Al delicately asked him, one day, if Lawrence would terribly mind calling him by his full and proper name, which was Alan and not Al. Lawrence apologized and said he would try very hard to keep it in mind.
One day a couple of weeks later, as the two of them sat by a running stream in the woods above the Delaware Water Gap, Alan made some kind of an outlandish proposal to Lawrence involving penises. It required a great deal of methodical explanation, which Alan delivered with lots of blushing and stuttering. He was ever so polite, and several times emphasized that he was acutely aware that not everyone in the world was interested in this sort of thing.
Lawrence decided that he was probably one of those people.
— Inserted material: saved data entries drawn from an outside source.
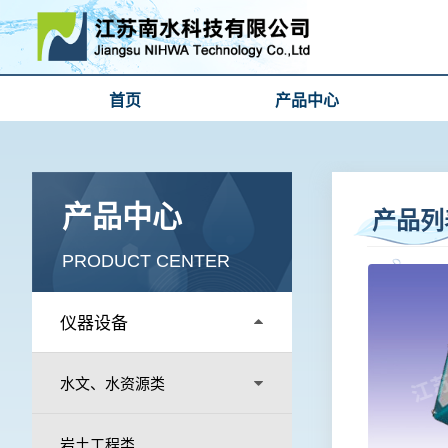
首页
产品中心
产品中心
产品列
PRODUCT CENTER
仪器设备
水文、水资源类
岩土工程类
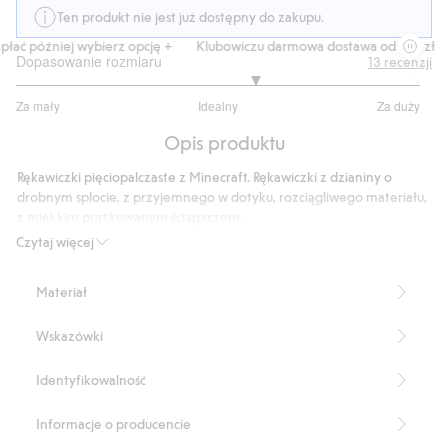
Ten produkt nie jest już dostępny do zakupu.
łać później wybierz opcję +
Klubowiczu darmowa dostawa od 150 zł
Dopasowanie rozmiaru
13
recenzji
3.363636363636364
Za mały
Idealny
Za duży
na
Na
5
Opis produktu
podstawie
11
Rękawiczki pięciopalczaste z Minecraft. Rękawiczki z dzianiny o
głosów
drobnym splocie, z przyjemnego w dotyku, rozciągliwego materiału,
z miękkim prążkowanym ściągaczem.
Numer artykułu
:
497578
Czytaj więcej
Blended Recycled Polyester
Materiał
Wskazówki
Identyfikowalność
Informacje o producencie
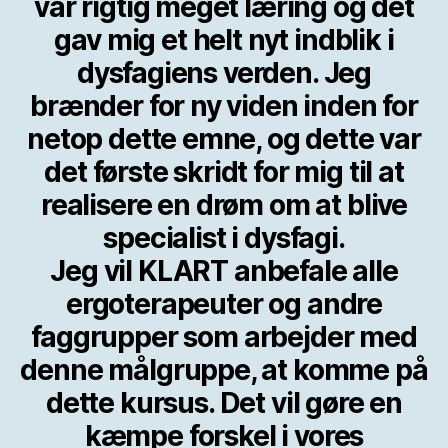
var rigtig meget læring og det
gav mig et helt nyt indblik i
dysfagiens verden. Jeg
brænder for ny viden inden for
netop dette emne, og dette var
det første skridt for mig til at
realisere en drøm om at blive
specialist i dysfagi.
Jeg vil KLART anbefale alle
ergoterapeuter og andre
faggrupper som arbejder med
denne målgruppe, at komme på
dette kursus. Det vil gøre en
kæmpe forskel i vores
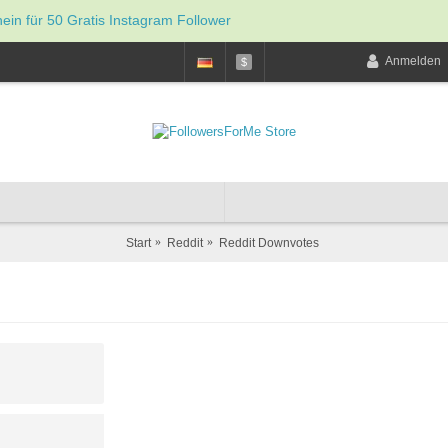
hein für 50 Gratis Instagram Follower
Anmelden
$
Start
Reddit
Reddit Downvotes
Inst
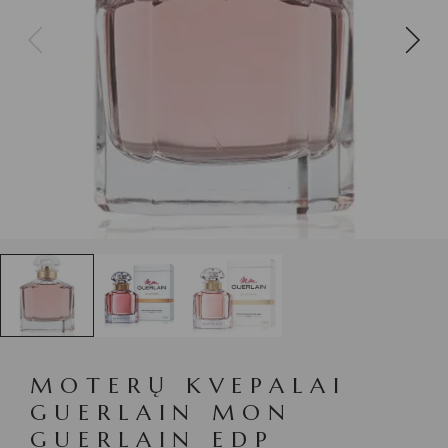
MOTERŲ KVEPALAI
GUERLAIN MON
GUERLAIN EDP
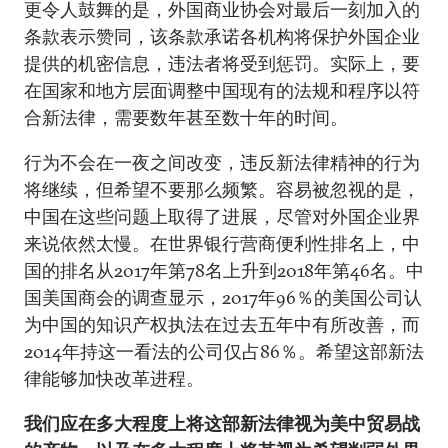
更令人鼓舞的是，外国商业协会对最后一刻加入的
条款表示赞同，该条款承诺各机构将保护外国企业
提供的机密信息，违法者将受到惩罚。实际上，要
在国家和地方层面调整中国现有的法规和程序以符
合新法律，需要数年甚至数十年的时间。
行为不会在一夜之间改变，违反新法律精神的行为
将继续，但希望不要那么频繁。容易被忽视的是，
中国在这些问题上取得了进展，尽管对外国企业界
来说依然太慢。在世界银行营商便利性排名上，中
国的排名从2017年第78名上升到2018年第46名。中
国美国商会的调查显示，2017年96％的美国公司认
为中国的知识产权执法在过去五年中有所改善，而
2014年持这一看法的公司仅占86％。希望这部新法
律能够加快改革进程。
我们应在多大程度上将这部新法律视为美中贸易战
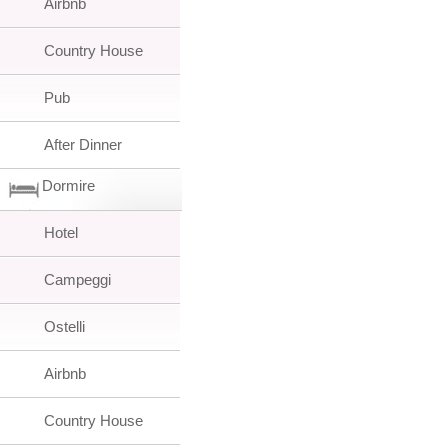
Airbnb
Country House
Pub
After Dinner
Dormire
Hotel
Campeggi
Ostelli
Airbnb
Country House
Alan seemed vastly impressed that Lawrence had paused to think about it at all and apologized for putting him out. They went directly back to a discussion of computing machines, and their friendship continued unchanged. But on their next bicycle ride--an overnight camping trip to the Pine Barrens--they were joined by a new fellow, a German named Rudy von something-or-other.
Alan and Rudy's relationship seemed closer, or at least more multilayered, than Alan and Lawrence's. Lawrence concluded that Alan's penis scheme must have finally found a taker.
It got Lawrence to thinking. From an evolution standpoint, what was the point of having people around who were not inclined to have offspring? There must be some good, and fairly subtle, reason for it.